■ Exercise passage ■

----

Overview
Cadence supports zero-downtime rolling upgrades across all services. This guide covers upgrade procedures, schema migrations, version compatibility, and rollback strategies.
Upgrade Strategy
Cadence follows semantic versioning (MAJOR.MINOR.PATCH):
- PATCH: Bug fixes, safe to deploy without schema changes
- MINOR: New features, backward compatible, may require schema updates
- MAJOR: Breaking changes, requires careful migration planning
Release Channels
- Stable: Production-ready releases (tagged versions)
- Pre-release: Release candidates (vX.Y.Z-rc.N)
- Master: Development branch (not recommended for production)
Pre-Upgrade Checklist
Always test upgrades in a non-production environment before deploying to production.
1. Review Release Notes
Check the release notes for:
- Breaking changes
- Schema updates required
- Configuration changes
- Feature deprecations
- Known issues
2. Backup Database
Cassandra Backup
# Snapshot all keyspaces
nodetool snapshot cadence
nodetool snapshot cadence_visibility
# Verify snapshots
nodetool listsnapshots
# Copy snapshots to remote storage
for host in $CASSANDRA_HOSTS; do
ssh $host "tar czf /backup/cassandra-$(date +%Y%m%d).tar.gz \
/var/lib/cassandra/data/*/snapshots/"

----

■ Extracted data ■
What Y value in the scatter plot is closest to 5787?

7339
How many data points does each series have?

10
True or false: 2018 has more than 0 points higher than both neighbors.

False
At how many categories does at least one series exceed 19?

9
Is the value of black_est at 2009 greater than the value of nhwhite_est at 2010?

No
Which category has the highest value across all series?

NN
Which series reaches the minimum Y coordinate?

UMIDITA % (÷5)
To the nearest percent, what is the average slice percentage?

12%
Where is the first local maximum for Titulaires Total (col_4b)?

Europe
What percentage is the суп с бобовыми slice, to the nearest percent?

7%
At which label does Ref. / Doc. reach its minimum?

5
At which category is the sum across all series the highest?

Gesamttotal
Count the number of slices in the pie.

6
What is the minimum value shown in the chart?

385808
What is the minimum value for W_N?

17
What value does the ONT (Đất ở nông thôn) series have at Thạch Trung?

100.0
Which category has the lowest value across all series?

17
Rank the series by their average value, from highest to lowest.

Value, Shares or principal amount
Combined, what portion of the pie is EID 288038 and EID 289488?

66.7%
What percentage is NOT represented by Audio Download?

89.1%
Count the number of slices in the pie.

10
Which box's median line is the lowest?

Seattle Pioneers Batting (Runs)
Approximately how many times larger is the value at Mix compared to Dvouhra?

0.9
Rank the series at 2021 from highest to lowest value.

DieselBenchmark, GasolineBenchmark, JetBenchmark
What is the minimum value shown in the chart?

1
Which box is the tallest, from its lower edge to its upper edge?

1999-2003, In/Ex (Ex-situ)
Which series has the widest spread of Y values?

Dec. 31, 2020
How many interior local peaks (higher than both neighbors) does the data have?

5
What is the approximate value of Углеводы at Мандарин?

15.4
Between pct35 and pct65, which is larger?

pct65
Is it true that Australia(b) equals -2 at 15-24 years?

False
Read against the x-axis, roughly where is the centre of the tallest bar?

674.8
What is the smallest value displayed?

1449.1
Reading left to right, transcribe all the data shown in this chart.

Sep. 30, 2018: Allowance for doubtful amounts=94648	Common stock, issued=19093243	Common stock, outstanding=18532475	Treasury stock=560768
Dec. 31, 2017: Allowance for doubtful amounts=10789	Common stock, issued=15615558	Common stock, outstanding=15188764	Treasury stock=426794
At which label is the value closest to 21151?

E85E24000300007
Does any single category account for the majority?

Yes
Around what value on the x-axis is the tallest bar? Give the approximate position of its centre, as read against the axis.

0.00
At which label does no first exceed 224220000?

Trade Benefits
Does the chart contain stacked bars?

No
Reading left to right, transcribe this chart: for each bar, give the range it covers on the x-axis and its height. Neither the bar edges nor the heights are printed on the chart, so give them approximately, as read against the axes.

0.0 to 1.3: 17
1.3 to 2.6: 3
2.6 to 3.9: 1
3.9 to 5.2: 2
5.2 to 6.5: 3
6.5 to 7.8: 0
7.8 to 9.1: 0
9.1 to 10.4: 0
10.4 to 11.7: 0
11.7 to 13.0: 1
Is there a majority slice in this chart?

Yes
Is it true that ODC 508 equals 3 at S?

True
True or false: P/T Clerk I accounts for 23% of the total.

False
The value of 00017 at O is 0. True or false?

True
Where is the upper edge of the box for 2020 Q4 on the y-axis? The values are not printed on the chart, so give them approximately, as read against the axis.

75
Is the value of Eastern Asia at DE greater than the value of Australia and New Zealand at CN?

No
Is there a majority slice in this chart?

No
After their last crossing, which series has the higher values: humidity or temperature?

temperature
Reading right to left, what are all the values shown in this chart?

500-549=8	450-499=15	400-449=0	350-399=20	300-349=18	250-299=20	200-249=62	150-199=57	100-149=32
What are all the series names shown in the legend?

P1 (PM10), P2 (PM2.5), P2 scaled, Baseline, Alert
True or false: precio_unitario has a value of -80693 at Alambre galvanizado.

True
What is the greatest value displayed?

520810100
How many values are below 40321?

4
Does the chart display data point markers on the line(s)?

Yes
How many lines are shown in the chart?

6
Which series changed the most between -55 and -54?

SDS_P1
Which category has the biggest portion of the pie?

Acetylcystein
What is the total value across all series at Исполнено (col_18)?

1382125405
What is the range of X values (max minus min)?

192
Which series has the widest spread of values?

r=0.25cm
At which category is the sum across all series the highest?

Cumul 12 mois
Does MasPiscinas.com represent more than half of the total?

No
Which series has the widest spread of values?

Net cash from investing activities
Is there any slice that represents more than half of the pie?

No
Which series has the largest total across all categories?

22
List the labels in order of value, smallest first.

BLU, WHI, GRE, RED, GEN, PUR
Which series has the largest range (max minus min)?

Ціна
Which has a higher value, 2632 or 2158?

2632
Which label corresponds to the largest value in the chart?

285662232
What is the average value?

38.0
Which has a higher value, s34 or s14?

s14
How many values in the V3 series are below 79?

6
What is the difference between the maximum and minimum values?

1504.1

----

■ Required action ■
Please carry on with the Cadence upgrade guide from the point where it stops. The records aren't needed here.

■ Answer to this exercise ■
done
MySQL Backup
# Logical backup
mysqldump --single-transaction \
--routines \
--triggers \
--databases cadence cadence_visibility \
> cadence_backup_$(date +%Y%m%d).sql
# Or use Percona XtraBackup for large databases
xtrabackup --backup \
--target-dir=/backup/cadence_$(date +%Y%m%d)
PostgreSQL Backup
# Logical backup
pg_dump cadence > cadence_backup_$(date +%Y%m%d).sql
# Or physical backup
pg_basebackup -D /backup/cadence_$(date +%Y%m%d) -Ft -z -P
3. Check Cluster Health
# Verify all services are healthy
curl http://frontend:9090/health
curl http://history:9091/health
curl http://matching:9092/health
# Check for stuck workflows
cadence admin workflow list --open --domain <domain>
# Verify no ongoing domain failovers
cadence admin domain list
4. Review Current Configuration
# Backup current configuration
cp /etc/cadence/config.yaml /etc/cadence/config.yaml.backup
# Check for deprecated configuration options
grep -i deprecated config.yaml
Schema Migration
Schema Versioning
Cadence uses versioned schema files:
schema/
cassandra/
cadence/
versioned/
v0.1/
v0.2/
...
v1.0/
visibility/
versioned/
v0.1/
...
mysql/
v8/
cadence/
versioned/
v0.1/
...
postgres/
v12/
cadence/
versioned/
v0.1/
...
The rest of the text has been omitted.